Q)  Many poems feel deeply personal. How did you navigate vulnerability while writing them?

I stopped trying to look strong. For a very long time, I wrote around the wound instead of writing into it. With this book, I wrote as if no one was watching. That is when the real truth came out. Honest. Messy. Unfiltered.

Q) Which poem was the hardest for you to write emotionally and why?

The hardest pieces were the ones that made me sit with truths I had avoided for years. Anything that made me confront my loneliness or my heartbreak or the parts of myself I kept hiding took the most out of me. They were difficult not because of the words but because of what I had to feel in order to write them.

Q) The Strong and The Softness celebrates resilience wrapped in gentleness. What inspired this piece?

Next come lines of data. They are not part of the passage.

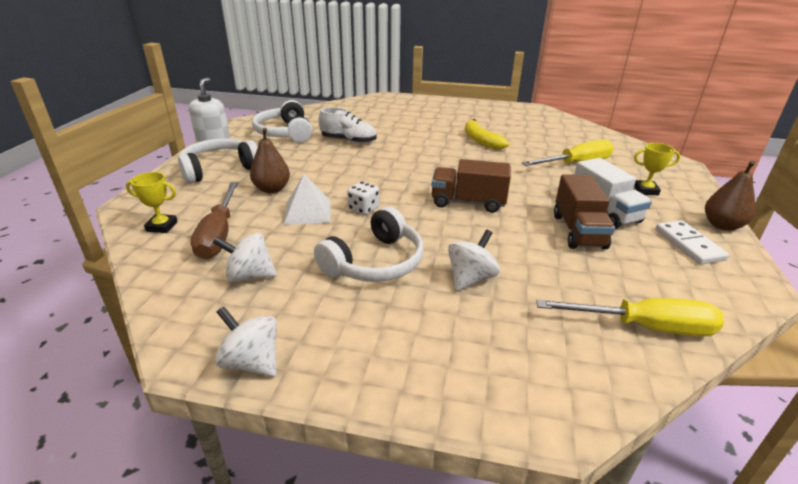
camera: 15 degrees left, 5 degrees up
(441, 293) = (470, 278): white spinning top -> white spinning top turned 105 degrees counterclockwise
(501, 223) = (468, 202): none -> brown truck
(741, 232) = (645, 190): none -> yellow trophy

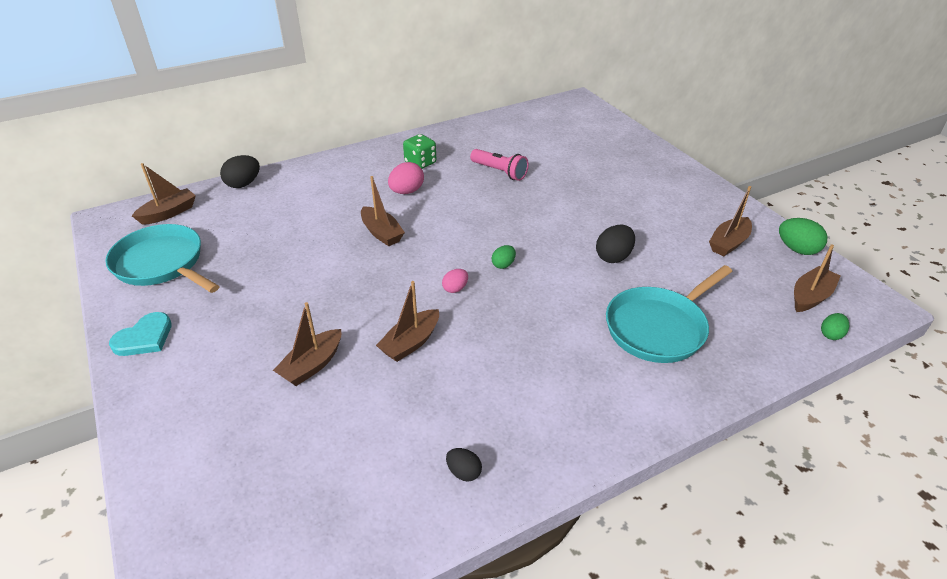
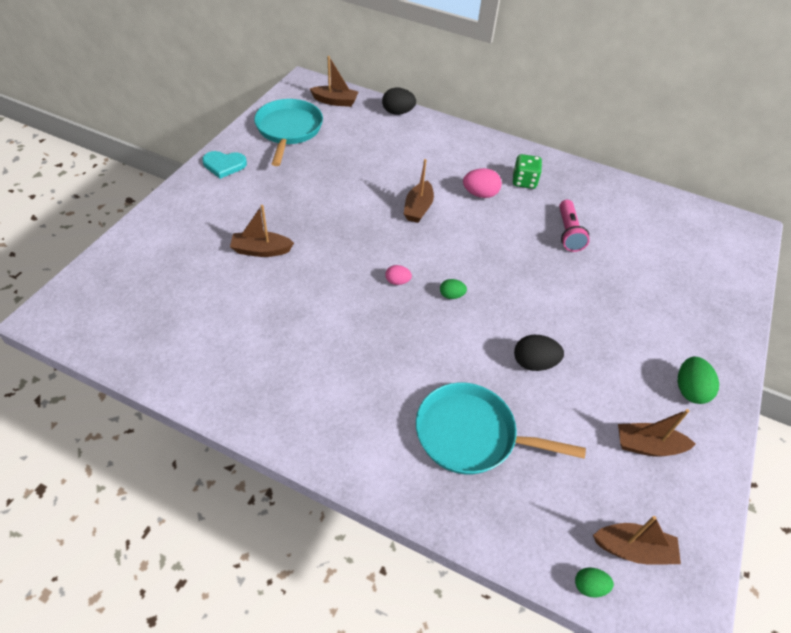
camera: 50 degrees right, 10 degrees up
(411, 343) = (321, 287): brown boat -> none
(464, 472) = (229, 378): black egg -> none
(797, 249) = (702, 513): green egg -> green egg (689, 390)

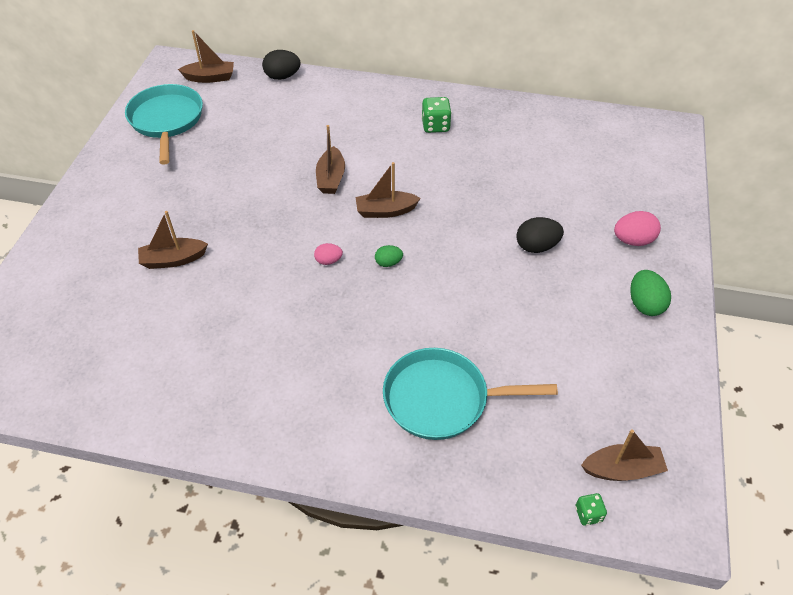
camera: 10 degrees left, 0 degrees up
(224, 165) = (105, 174): turquoise heart -> none
(480, 194) = (392, 149): pink egg -> pink egg (633, 240)
(534, 363) = (488, 313): black egg -> black egg (536, 246)
(568, 233) = (493, 171): pink flashlight -> none
(589, 586) = (588, 514): green egg -> green dice
(647, 446) = (616, 368): brown boat -> brown boat (385, 211)

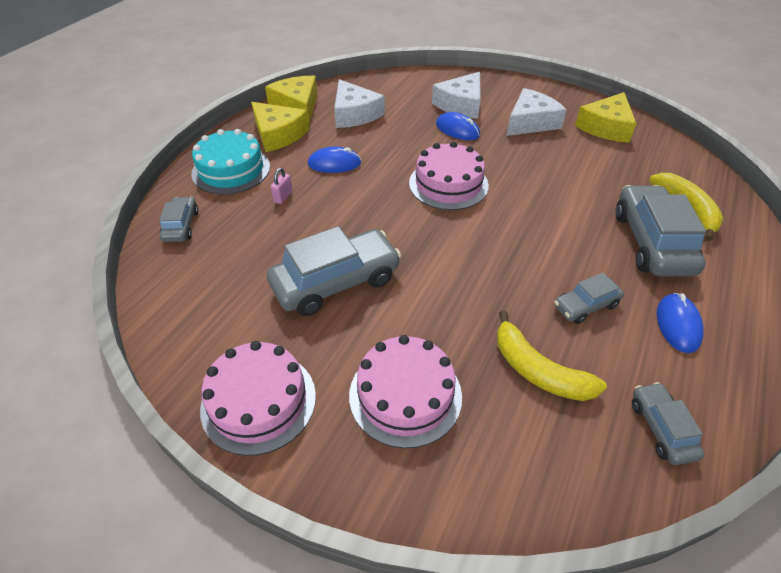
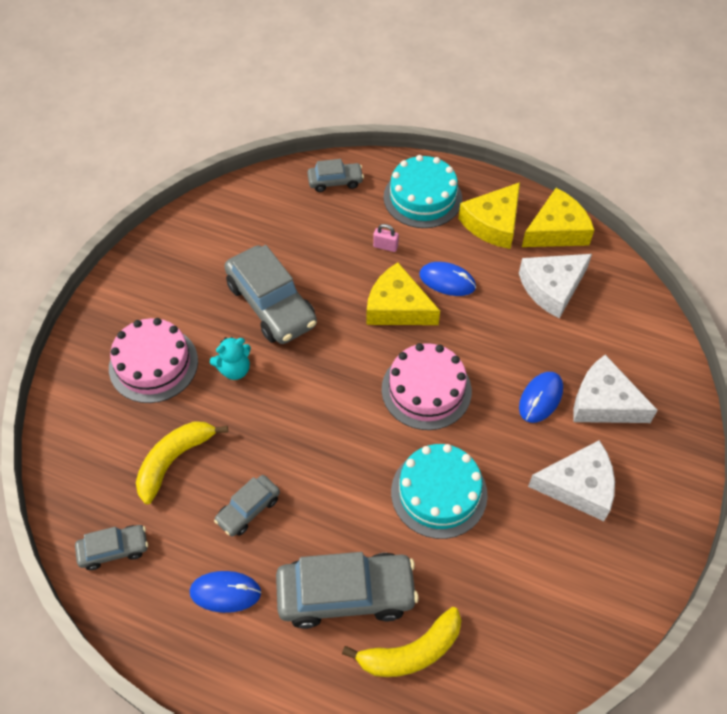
camera: 85 degrees right, 10 degrees up
(258, 401) = (151, 273): pink cake -> none
(334, 164) = (447, 281): blue mouse -> blue mouse turned 60 degrees counterclockwise
(418, 315) = (234, 369): none -> turquoise teddy bear
(530, 122) = (578, 486): white cheese -> white cheese turned 45 degrees counterclockwise
(546, 185) = (439, 493): none -> turquoise cake
(585, 306) = (248, 509): grey car -> grey car turned 105 degrees counterclockwise
(606, 127) = (588, 585): yellow cheese -> yellow cheese (397, 307)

My relationship with my own softness. I spent years believing that softness made me weak. But my softness survived things that should have broken me. This poem reminds me that gentle people carry a strength the world does not always acknowledge.

Q) There is a quiet hopefulness throughout the book. Was that intentional or natural?

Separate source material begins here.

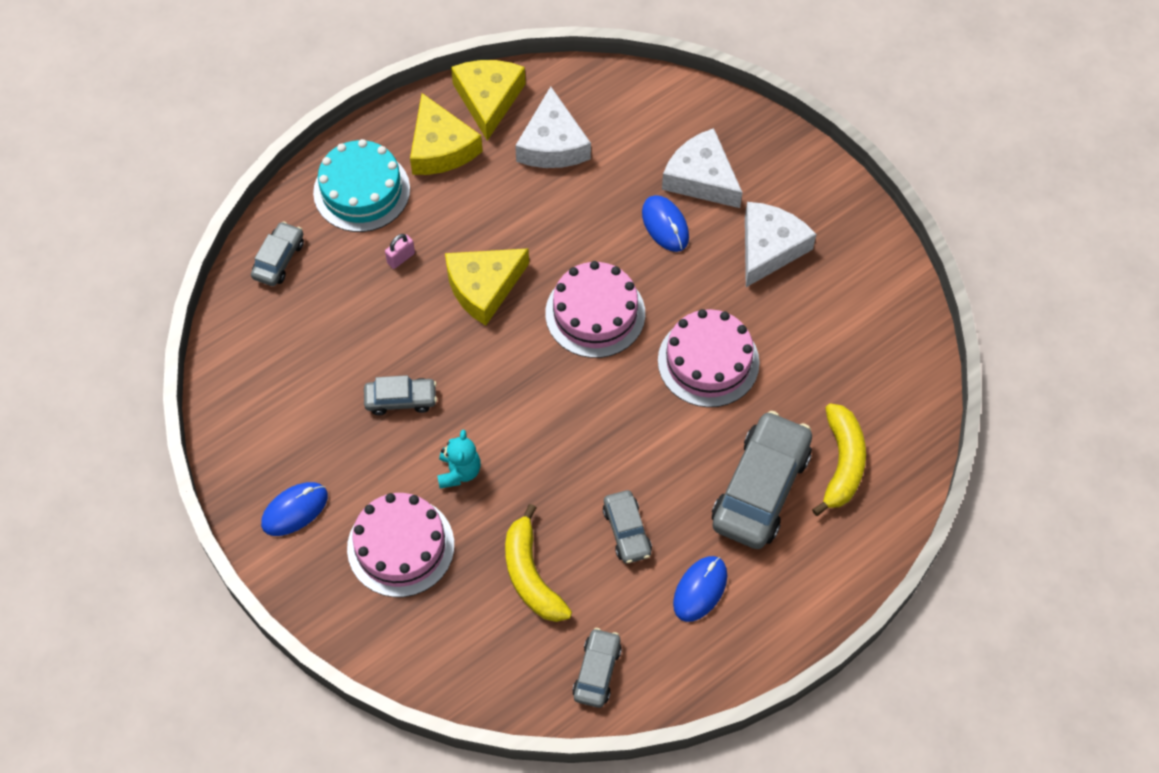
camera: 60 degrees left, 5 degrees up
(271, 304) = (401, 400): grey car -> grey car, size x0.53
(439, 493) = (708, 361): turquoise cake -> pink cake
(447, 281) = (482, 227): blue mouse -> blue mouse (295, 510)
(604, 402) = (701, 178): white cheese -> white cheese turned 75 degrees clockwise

It was natural. Even when I am hurting, there is a small voice inside me that says, “Hold on.” That gentle voice found its way into the poems without me trying. Maybe I was comforting myself first.

Q) What emotion were you running from when you wrote this book, and did writing help you heal it?

I was running from abandonment. The fear of being left. The ache of being unseen. The habit of shrinking myself. Writing did not heal it completely. But it made the fear quieter. It helped me understand myself better.

Q) Do you write with a theme in mind, or do your emotions guide the structure of your poetry collections?

My emotions guide everything. I do not plan themes. I write what my heart is carrying that day. When I look back later, I see patterns forming on their own.

Q) What does your writing routine look like? Structured or intuitive?

Completely intuitive. I write when something pulls me. In cars, at midnight, while waiting for water to boil. Poetry arrives in moments, not schedules.

Q)  How do you decide which poems make it into a book?

If a poem makes me pause even for a second when I read it again, it goes in. If it feels like something I wrote only to release a personal weight, I keep it private.

Q)  Which poets or authors have influenced your voice the most?

My life has shaped me more than anything. But I feel connected to Mary Oliver for her gentleness, Warsan Shire for her honesty, Gulzar for the way he reaches the heart, and Rupi Kaur for her simplicity. Still, my strongest influence will always be my lived experiences.

Q) Your poems offer comfort, almost like lanterns. What do you hope readers hold close after finishing the book?

I want them to feel less alone. Not inspired. Not pushed. Not told to be stronger. Just understood. If someone closes the book and feels they can breathe again, that is enough for me.

Q)  Has any reader response moved you deeply?

Yes. Someone told me, “I finally slept after weeks because of one of your poems.” I will carry that message with me forever.

Q) If your book could sit in someone’s life at the right moment, what moment would that be?

The moment right before a breakdown. The moment when they are swallowing tears. The moment when they are exhausted from pretending. That is where I want this book to sit. Quietly. Without asking anything from them.

Q) Are there themes you still want to explore in future writing?

Yes. Longing. Self-discovery in your forties. Loving again after heartbreak. Healing childhood wounds. The slow and often invisible courage it takes to start over.

Q) What is one message you wish the world would hear through your poetry?

Soft hearts are not weak. They are simply brave in a different way.

Q) If Lanterns for the Dark were adapted visually, how would you imagine it?

Slow. Intimate. Minimal. Muted colours. Rain on the windows. Warm lamps in quiet rooms. A soft voice reading the lines like a confession. Something that feels like sitting alone with your own heart but without the fear that it will break.